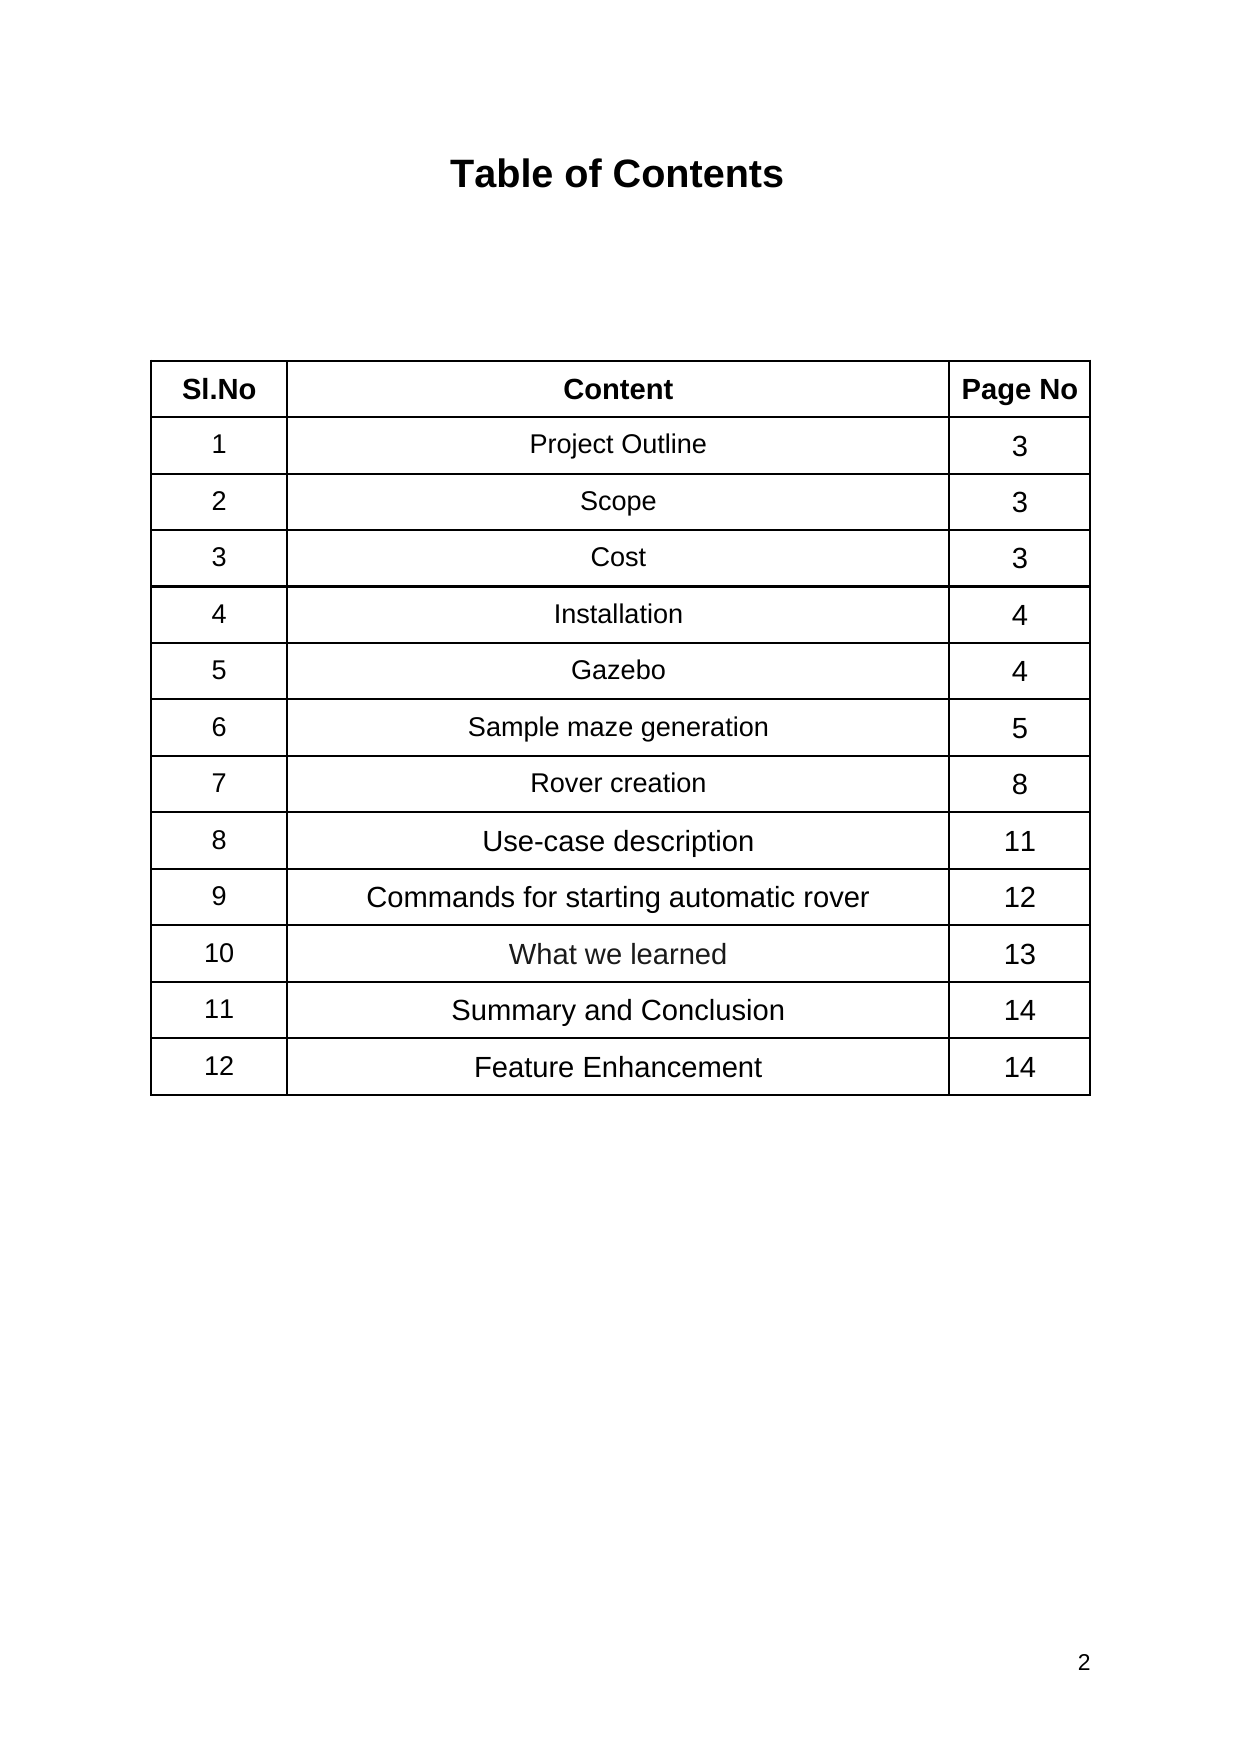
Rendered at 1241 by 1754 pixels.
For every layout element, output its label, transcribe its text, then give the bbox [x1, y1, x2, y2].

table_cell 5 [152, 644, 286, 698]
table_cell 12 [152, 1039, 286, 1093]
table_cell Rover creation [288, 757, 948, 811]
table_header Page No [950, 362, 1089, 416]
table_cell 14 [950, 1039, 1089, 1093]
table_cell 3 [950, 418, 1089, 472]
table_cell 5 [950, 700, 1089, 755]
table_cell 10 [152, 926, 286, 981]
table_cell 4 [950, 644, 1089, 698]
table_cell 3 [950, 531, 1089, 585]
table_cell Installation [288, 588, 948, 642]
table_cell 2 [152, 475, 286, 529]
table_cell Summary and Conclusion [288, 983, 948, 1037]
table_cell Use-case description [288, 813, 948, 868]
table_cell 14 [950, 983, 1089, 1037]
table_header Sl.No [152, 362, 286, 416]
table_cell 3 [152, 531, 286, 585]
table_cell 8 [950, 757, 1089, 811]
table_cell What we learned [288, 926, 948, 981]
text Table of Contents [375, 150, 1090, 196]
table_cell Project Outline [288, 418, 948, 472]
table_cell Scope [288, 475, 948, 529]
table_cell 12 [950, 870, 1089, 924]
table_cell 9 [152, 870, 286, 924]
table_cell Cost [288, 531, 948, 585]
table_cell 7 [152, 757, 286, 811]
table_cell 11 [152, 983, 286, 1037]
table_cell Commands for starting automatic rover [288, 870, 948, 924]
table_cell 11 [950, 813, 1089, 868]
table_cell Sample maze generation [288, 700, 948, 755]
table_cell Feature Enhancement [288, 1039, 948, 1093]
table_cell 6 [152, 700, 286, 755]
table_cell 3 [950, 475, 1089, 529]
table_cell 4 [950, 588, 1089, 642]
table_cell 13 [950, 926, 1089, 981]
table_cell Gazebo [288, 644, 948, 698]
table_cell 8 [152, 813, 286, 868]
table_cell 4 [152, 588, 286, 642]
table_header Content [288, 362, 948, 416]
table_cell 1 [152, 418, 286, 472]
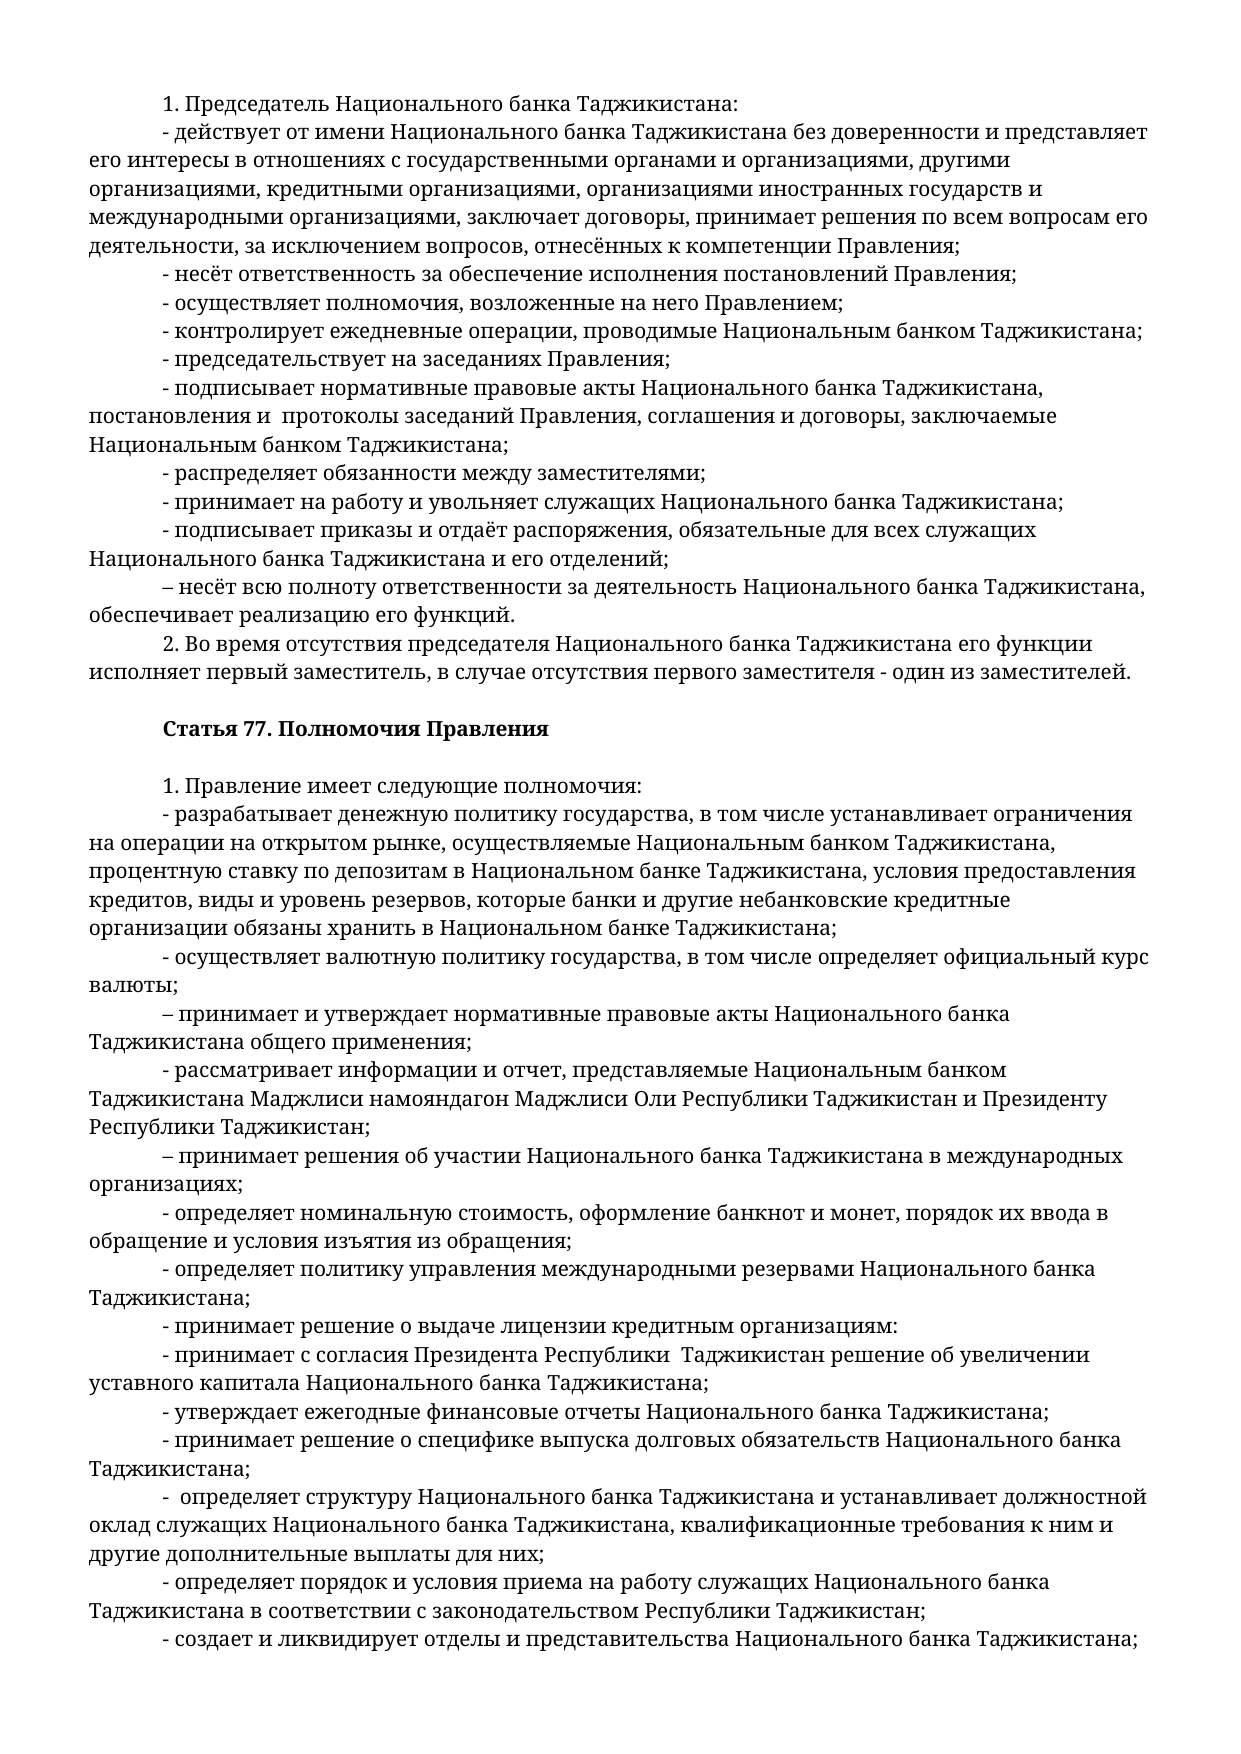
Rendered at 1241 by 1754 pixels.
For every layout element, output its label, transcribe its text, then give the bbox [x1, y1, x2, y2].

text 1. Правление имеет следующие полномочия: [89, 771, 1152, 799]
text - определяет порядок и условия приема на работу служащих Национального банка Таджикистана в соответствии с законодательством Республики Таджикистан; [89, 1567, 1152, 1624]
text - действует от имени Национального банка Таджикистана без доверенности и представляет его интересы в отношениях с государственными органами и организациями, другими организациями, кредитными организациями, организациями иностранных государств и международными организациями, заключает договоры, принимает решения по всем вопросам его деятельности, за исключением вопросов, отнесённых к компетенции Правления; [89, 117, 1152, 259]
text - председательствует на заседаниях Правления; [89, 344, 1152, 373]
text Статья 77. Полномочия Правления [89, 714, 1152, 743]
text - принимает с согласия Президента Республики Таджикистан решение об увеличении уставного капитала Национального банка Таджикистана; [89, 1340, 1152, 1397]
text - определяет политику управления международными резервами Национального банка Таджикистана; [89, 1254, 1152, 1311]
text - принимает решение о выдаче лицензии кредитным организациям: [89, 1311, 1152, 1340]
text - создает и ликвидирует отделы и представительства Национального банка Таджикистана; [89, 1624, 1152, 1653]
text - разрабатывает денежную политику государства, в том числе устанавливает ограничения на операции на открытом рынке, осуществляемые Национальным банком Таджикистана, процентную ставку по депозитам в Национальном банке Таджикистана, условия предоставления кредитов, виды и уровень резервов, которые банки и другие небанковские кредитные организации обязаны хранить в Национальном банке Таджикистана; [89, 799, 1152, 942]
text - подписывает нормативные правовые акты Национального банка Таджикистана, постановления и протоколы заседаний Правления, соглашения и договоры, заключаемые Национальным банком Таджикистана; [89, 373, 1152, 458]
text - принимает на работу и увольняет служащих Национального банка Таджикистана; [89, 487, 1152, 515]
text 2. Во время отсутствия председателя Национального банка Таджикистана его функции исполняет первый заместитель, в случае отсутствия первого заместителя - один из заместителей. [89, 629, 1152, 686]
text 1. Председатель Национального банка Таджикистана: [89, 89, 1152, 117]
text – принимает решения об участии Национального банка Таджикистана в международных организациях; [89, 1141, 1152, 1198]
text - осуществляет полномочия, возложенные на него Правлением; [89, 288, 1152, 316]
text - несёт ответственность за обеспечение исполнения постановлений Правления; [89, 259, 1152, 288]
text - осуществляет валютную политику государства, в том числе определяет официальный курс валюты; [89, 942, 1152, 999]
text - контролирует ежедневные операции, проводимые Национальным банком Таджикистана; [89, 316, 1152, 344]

------

§ ABOUT THIS EXERCISE: From the data, list each line in which the string "работу" appears.

§ SOLUTION TO THIS TASK:
text - определяет порядок и условия приема на работу служащих Национального банка Таджикистана в соответствии с законодательством Республики Таджикистан; [89, 1567, 1152, 1624]
text - принимает на работу и увольняет служащих Национального банка Таджикистана; [89, 487, 1152, 515]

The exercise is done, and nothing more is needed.